Xu Yi Li: The Future Of A Shares From The Change Of US Stock Industry
Before investing in a long term, it is good to think about the long-term development of things.
The United States is in front of China, and the US economy is also in front of China. As an economic reaction stock market, the United States naturally walks ahead of China.
Taking a comprehensive comparison of some typical blue chips between China and the United States as an industry, we can also see what extent China's so-called leading industries are now facing before world class veteran hegemonants, which is very enlightening for long-term investments.
The dominant industries in the United States are embodied in several industries, such as finance, emerging technology, high-end manufacturing, medicine, and consumption. These are obviously the key industries for us to establish global economic advantages. The leading industry in the United States is definitely the world class hegemony and is far ahead in the world.
From the perspective of US stocks, the most advanced stocks are new technologies, medicine and consumption, and there are many blue chips that can not be underestimated.
In our view, the automobile industry hegemony General Motors, the market value is also a fraction of the Apple Corp.
Of course, finance is also a hegemonic position. After all, the United States relies on this to formulate global rules.
In real estate, the US stock market has become chicken ribs.
On China's
A shares
The Big Mac is full of finance, real estate and petroleum and petrochemical. It clearly reflects China's absolute monopoly on the two resources of land and finance.
Judging from the general characteristics of these industries in China and the US, we can not say that the industry in the United States must be the future of China's industry. After all, the two countries have different development characteristics and development paths, but there are still many things that can be regarded as precursors: first, finance and real estate, China is a counterattack in this field.
Our banks are frequently in the trillions of market capitalization. ICBC, CCB, ABC and BOC are almost the top 10 in the world, and ICBC is the number one in the world.

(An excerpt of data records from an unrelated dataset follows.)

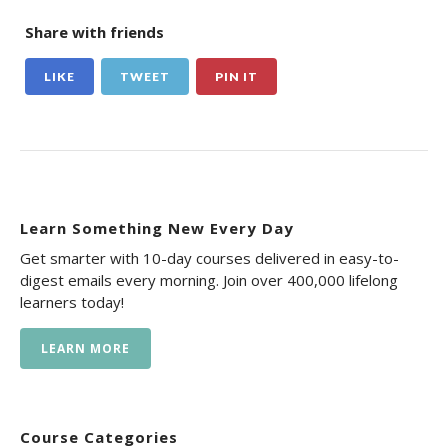
Share with friends
LIKE
TWEET
PIN IT
Learn Something New Every Day
Get smarter with 10-day courses delivered in easy-to-
digest emails every morning. Join over 400,000 lifelong
learners today!
LEARN MORE
Course Categories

Insurance giant China Life and Ping An are also foothold. Our brokerages are worse than Goldman Sachs and big moo.
China's real estate is also a large number of large enterprises.
Chinese
Banking
More than 10 years ago, after almost a collective bankruptcy, it was established as the foundation of the country. For so many years, it has always been protected by a golden key in the greenhouse, and has become a big Mac with real estate.
The United States is a leading financial system in the stock market, while China is a banking dominated financial system.
Corporate financing in the US mainly depends on the securities market, while Chinese enterprises rely mainly on bank credit.
It is no wonder that the total assets of the US banking industry are only 10 trillion dollars, while China's banking assets are nearly two times that of the United States, and the number of banks is still small.
The stock market is a barometer of the US economy and the banking industry is a barometer of China's economy.
As for real estate, China still has to build large-scale infrastructure.
China's financial and real estate history is certainly brilliant, and the future is brilliant. Their market value may still remain, but the market share will be a continuous decline in the years ahead.
And the industry is dispersed, rather than being partitioned by several giants.
This is doomed to fail to become a medium and long term high return for A shares.
Second,
manufacturing industry
Field.
Paradoxically, China is, after all, a world factory, and there must be some relatively large manufacturing companies.
But we often hear that China's manufacturing lacks competitiveness, so the leading companies in the A share market are once the leading parts of the US manufacturing industry.
It can also be seen that if we engage in long-term investments, this is one of the most important areas in our A share.
Not only do these industries have a high rate of return, but the gap between us and the US giants is far too far from horizontal comparison.
Our giant has nothing to do with the American magnates. It's a comparison between an elephant and an ant.
Medicine is weak in China for a long time. That's true. Look at the past few years.
Consumption is the lack of brand consumption concept, and has just been established.
Moreover, these two industries are opening to the international giants first and the most thorough. The pressure on domestic enterprises is the biggest and the unfair treatment is the most.
For example, the local protectionism encountered by Shuanghui in cross regional development.
Fair and sunny development of soil is the primary solution for this industry.
The huge population and consumption potential of China are unsettling with the absolute number of leading enterprises, which is bound to be China's potential stock market.